▸ **WRITTEN TASK**
Reproduce the entries verbatim; no pictures.

Design files in text formats
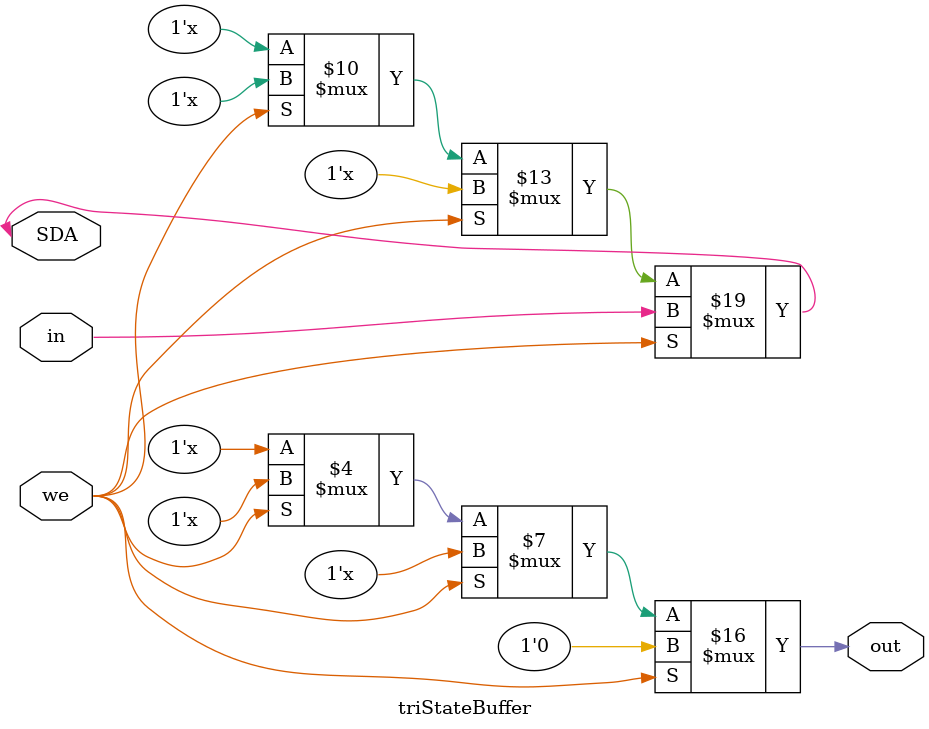
<source format=sv>
module triStateBuffer(input in, input we, output out, inout SDA);
always_comb begin
	if (we) begin
		SDA = in;
		out = 1'b0;
	end else if (!we) begin
		SDA = 1'bz;
		out = SDA;
	end
end
	

endmodule
</source>
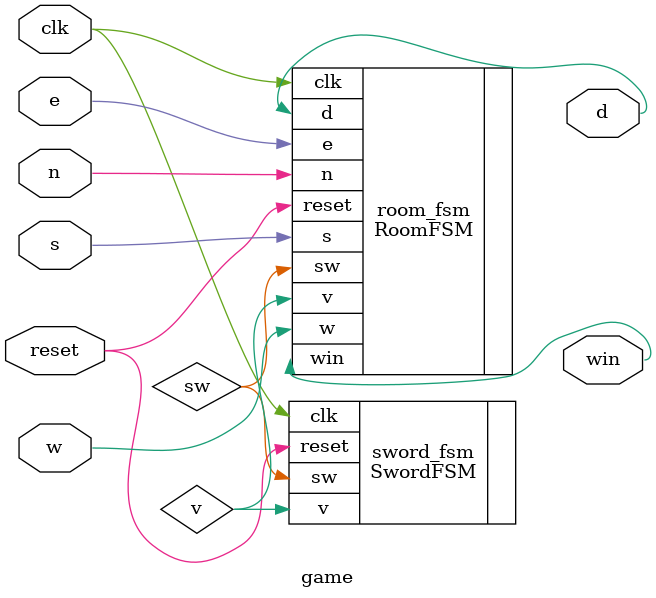
<source format=sv>
module game (
    input logic n,         // North direction input
    input logic s,         // South direction input
    input logic e,         // East direction input
    input logic w,         // West direction input
    input logic reset,     // Reset input
    input logic clk,       // Clock input
    output logic d,        // Output indicating player is dead
    output logic win       // Output indicating game won
);
    
    logic sw;  // Sword found signal input
    logic v;   // Vorpal sword found signal input

    RoomFSM room_fsm (
        .clk(clk),
        .reset(reset),
        .n(n),
        .s(s),
        .e(e),
        .w(w),
        .sw(sw),
        .v(v),
        .win(win),
        .d(d)
    );

    SwordFSM sword_fsm (
        .clk(clk),
        .reset(reset),
        .sw(sw),
        .v(v)
    );

endmodule

</source>
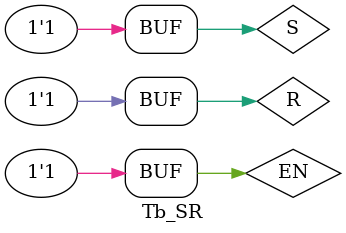
<source format=v>
`timescale 1ns / 1ps


module Tb_SR();
    reg EN, S, R;
    wire Q, Q_;
    
    SR sim_SR(S, R, EN, Q, Q_);
    
    initial begin
        S = 1'b0;
        R = 1'b0;
        EN = 1'b0;
    end
    
    initial begin
        #200 EN = 1'b0; S = 1'b1; R = 1'b0;
        #200 EN = 1'b0; S = 1'b0; R = 1'b1;
        #200 EN = 1'b1; S = 1'b0; R = 1'b0;
        #200 EN = 1'b1; S = 1'b1; R = 1'b0;
        #200 EN = 1'b1; S = 1'b0; R = 1'b0;
        #200 EN = 1'b1; S = 1'b1; R = 1'b0;
        #200 EN = 1'b1; S = 1'b0; R = 1'b1;
        #200 EN = 1'b1; S = 1'b1; R = 1'b1;
    end
    
endmodule

</source>
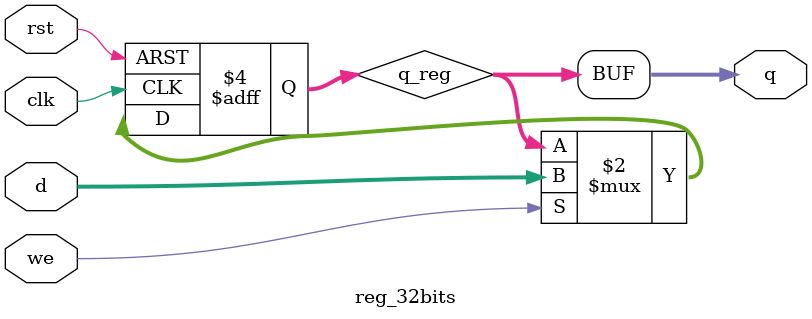
<source format=v>
module reg_32bits(d, we, clk, rst, q);
  input [31:0] d;
  input clk, rst, we;
  output [31:0] q;
  reg [31:0] q_reg;

  always @(posedge clk, posedge rst) begin
    if (rst) begin
      q_reg <= 32'b0;
    end else if (we) begin
      q_reg <= d;
    end
  end

  assign q = q_reg;
endmodule
</source>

▸ **RESPONSE AREA**
<source format=sv>
module triStateBuffer(input in, input we, output out, inout SDA);
always_comb begin
	if (we) begin
		SDA = in;
		out = 1'b0;
	end else if (!we) begin
		SDA = 1'bz;
		out = SDA;
	end
end
	

endmodule
</source>
<source format=sv>
module game (
    input logic n,         // North direction input
    input logic s,         // South direction input
    input logic e,         // East direction input
    input logic w,         // West direction input
    input logic reset,     // Reset input
    input logic clk,       // Clock input
    output logic d,        // Output indicating player is dead
    output logic win       // Output indicating game won
);
    
    logic sw;  // Sword found signal input
    logic v;   // Vorpal sword found signal input

    RoomFSM room_fsm (
        .clk(clk),
        .reset(reset),
        .n(n),
        .s(s),
        .e(e),
        .w(w),
        .sw(sw),
        .v(v),
        .win(win),
        .d(d)
    );

    SwordFSM sword_fsm (
        .clk(clk),
        .reset(reset),
        .sw(sw),
        .v(v)
    );

endmodule

</source>
<source format=v>
`timescale 1ns / 1ps


module Tb_SR();
    reg EN, S, R;
    wire Q, Q_;
    
    SR sim_SR(S, R, EN, Q, Q_);
    
    initial begin
        S = 1'b0;
        R = 1'b0;
        EN = 1'b0;
    end
    
    initial begin
        #200 EN = 1'b0; S = 1'b1; R = 1'b0;
        #200 EN = 1'b0; S = 1'b0; R = 1'b1;
        #200 EN = 1'b1; S = 1'b0; R = 1'b0;
        #200 EN = 1'b1; S = 1'b1; R = 1'b0;
        #200 EN = 1'b1; S = 1'b0; R = 1'b0;
        #200 EN = 1'b1; S = 1'b1; R = 1'b0;
        #200 EN = 1'b1; S = 1'b0; R = 1'b1;
        #200 EN = 1'b1; S = 1'b1; R = 1'b1;
    end
    
endmodule

</source>
<source format=v>
module reg_32bits(d, we, clk, rst, q);
  input [31:0] d;
  input clk, rst, we;
  output [31:0] q;
  reg [31:0] q_reg;

  always @(posedge clk, posedge rst) begin
    if (rst) begin
      q_reg <= 32'b0;
    end else if (we) begin
      q_reg <= d;
    end
  end

  assign q = q_reg;
endmodule
</source>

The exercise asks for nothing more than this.